Em Mato Grosso, por exemplo, que teve seu ZEE aprovado pela Assembléia Legislativa somente neste ano, houve um aumento súbito e expressivo de desmatamento (mais de 70%) depois de três anos consecutivos de queda nas taxas estaduais.
Veja em: http://contextopolitico.com/?p=13493 e http://migre.me/6f2Cn
ii) Viana incorporou também uma proposta que a princípio era positiva, mas que foi alterada na última hora e que pode estimular mais desmatamentos na Amazônia. A proposta diz que nos estados amazônicos que tiverem mais de 65% de Unidades de Conservação (UC) mais Terras Indígenas (TI) – o Amapá, por exemplo, se enquadra nessa hipótese – a RL será de 50% automaticamente. Porém, o texto não afirma que isso só vale para desmatamentos anteriores a 2008. Isso vai significar inevitavelmente mais desmatamentos na região, apesar de ser desdobramento do aumento de TIs homologadas e UCs criadas.

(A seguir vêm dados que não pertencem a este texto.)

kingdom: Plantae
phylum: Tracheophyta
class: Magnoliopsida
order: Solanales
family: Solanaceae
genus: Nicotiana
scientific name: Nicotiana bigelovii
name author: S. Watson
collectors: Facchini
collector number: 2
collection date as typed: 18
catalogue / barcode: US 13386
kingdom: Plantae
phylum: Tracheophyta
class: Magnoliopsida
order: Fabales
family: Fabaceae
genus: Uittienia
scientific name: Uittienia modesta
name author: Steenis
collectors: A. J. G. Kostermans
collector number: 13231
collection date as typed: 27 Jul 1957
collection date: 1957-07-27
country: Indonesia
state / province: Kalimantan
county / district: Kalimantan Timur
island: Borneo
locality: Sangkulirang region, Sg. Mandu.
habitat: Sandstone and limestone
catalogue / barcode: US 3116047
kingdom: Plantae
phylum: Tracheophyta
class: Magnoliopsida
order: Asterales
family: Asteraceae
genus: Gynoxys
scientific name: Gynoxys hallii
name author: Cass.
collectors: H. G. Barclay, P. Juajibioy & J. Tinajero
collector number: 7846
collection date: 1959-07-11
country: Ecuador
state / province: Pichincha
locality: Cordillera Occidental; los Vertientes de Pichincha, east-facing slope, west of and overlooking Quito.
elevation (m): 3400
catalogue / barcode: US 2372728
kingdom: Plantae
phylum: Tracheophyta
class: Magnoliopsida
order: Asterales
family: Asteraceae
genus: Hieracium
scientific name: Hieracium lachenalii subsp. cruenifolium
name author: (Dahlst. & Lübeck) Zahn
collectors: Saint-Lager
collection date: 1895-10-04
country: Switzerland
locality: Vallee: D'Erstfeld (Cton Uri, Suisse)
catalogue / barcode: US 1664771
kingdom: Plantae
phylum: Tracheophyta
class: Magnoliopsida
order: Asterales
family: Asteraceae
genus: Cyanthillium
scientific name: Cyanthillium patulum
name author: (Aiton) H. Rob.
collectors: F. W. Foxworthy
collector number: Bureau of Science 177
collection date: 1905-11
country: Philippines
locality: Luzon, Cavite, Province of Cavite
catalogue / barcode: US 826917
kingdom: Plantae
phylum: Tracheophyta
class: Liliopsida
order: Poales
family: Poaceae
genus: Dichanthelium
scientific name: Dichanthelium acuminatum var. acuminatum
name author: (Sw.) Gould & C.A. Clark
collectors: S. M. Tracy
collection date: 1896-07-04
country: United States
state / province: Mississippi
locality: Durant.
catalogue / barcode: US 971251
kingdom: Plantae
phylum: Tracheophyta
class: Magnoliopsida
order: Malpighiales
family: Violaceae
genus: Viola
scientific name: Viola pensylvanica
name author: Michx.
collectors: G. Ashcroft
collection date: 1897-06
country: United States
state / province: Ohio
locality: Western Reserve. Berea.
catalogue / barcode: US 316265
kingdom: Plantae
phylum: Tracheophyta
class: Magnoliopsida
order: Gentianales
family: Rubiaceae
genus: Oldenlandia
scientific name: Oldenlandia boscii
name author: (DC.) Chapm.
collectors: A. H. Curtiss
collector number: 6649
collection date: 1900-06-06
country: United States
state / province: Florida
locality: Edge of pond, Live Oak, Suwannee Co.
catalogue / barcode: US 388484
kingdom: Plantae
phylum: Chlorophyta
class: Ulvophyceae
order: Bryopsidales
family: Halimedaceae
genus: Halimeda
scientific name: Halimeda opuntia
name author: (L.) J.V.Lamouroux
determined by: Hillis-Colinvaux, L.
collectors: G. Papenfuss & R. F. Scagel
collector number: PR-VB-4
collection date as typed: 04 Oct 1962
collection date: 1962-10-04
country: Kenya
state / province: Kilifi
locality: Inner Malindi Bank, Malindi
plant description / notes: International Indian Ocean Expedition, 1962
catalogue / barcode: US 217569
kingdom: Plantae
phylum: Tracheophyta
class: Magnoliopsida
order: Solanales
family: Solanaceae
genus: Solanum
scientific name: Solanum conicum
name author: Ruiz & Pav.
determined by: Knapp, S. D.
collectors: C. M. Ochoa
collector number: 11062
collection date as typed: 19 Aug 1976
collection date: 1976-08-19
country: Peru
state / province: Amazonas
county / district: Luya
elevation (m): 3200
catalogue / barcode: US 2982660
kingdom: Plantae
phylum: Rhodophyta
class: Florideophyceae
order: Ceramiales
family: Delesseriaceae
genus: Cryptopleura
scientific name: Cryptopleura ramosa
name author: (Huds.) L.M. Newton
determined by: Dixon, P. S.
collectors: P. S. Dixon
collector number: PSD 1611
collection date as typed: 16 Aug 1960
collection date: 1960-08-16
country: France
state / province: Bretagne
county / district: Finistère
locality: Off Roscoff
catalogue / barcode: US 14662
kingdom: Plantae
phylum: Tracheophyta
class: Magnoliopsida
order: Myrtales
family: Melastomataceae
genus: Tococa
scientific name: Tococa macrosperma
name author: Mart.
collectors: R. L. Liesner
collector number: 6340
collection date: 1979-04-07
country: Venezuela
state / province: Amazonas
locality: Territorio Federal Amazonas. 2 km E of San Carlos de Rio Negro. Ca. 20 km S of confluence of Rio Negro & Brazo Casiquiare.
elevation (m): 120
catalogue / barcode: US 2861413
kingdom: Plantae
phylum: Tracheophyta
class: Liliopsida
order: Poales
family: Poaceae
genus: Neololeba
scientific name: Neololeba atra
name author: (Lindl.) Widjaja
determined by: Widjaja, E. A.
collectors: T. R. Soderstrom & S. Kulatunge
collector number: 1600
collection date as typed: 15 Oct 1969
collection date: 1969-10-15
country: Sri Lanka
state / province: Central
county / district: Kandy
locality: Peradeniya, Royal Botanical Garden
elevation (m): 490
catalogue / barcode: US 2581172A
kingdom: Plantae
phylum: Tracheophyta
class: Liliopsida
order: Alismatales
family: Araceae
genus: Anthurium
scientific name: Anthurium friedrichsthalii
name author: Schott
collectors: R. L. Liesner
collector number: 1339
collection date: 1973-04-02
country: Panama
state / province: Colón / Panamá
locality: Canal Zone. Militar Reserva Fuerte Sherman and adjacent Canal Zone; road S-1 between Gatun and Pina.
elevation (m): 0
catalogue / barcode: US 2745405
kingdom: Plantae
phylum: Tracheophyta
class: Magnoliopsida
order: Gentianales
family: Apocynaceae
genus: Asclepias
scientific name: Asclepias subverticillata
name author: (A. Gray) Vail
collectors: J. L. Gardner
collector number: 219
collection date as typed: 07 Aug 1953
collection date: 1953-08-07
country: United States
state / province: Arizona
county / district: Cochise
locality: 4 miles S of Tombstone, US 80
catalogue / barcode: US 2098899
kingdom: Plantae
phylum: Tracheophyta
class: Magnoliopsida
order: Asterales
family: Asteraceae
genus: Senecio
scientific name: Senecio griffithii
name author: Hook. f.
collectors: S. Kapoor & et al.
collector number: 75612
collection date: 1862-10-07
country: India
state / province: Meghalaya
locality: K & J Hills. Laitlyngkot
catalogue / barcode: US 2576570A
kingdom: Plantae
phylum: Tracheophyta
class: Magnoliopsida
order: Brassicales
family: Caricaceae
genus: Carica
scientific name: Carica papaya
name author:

iii) Foi fechado um acordo durante a votação dos destaques para que a atividades de aquicultura (carcinicultura) serão tratadas como de interesse social. Isso vai significar não somente consolidação de ocupações ilegais em apicuns (pedaço do manguezal) ocorridas até julho de 2008, mas vai significar novos desmatamentos em manguezais e nas beiras de rios em todo Brasil para tanques de criação de peixe e de camarão.
iv) O novo conceito de topos de morro, alterando significativamente a metodologia de mensuração dessa categoria de APP, reduz em mais de 90% as áreas hoje protegidas por essas modalidades, o que acarretará não somente consolidação de ocupações ilegais, mas principalmente novos desmatamentos em todo país, principalmente no Sudeste do Brasil.
A) PONTOS POSITIVOS
i) O texto afirma que desmatamentos posteriores a julho de 2008 deverão ser obrigatoriamente embargados e integralmente recompostos com espécies nativas em no máximo cinco anos e não poderão ser beneficiados com compensação de RL ou plantio com exóticas.
ii) Incorporou a emenda da SOS Mata Atlântica (via senador Aloysio Nunes) de que nas bacias críticas (de acordo com o Conselho Nacional de Recursos Hídricos) a regularização das áreas rurais consolidadas em APP (até julho de 2008) fica condicionada ao cumprimento de metas de recomposição e conservação estabelecidas pelos Comitês de bacia hidrográfica. Trata-se de um antídoto ao veneno da anistia, pelo menos nas áreas mais críticas, onde vivem 70% da população e está concentrada a produção agropecuária e industrial do país. O problema é que essa emenda será bombardeada pelos ruralistas tanto no plenário do Senado como na Câmara, onde já há promessa de derrubada.
iii) O texto afirma que em três anos o governo federal apresentará Projetos de Lei específicos por bioma para o Cerrado, Amazônia, Pantanal, Caatinga e Pampa (a Mata Atlântica já tem). É positivo por abrir o debate sobre leis específicas por biomas, mas isso não significa que o que virá de PLs ou o que será aprovado no futuro será positivo para os respectivos biomas.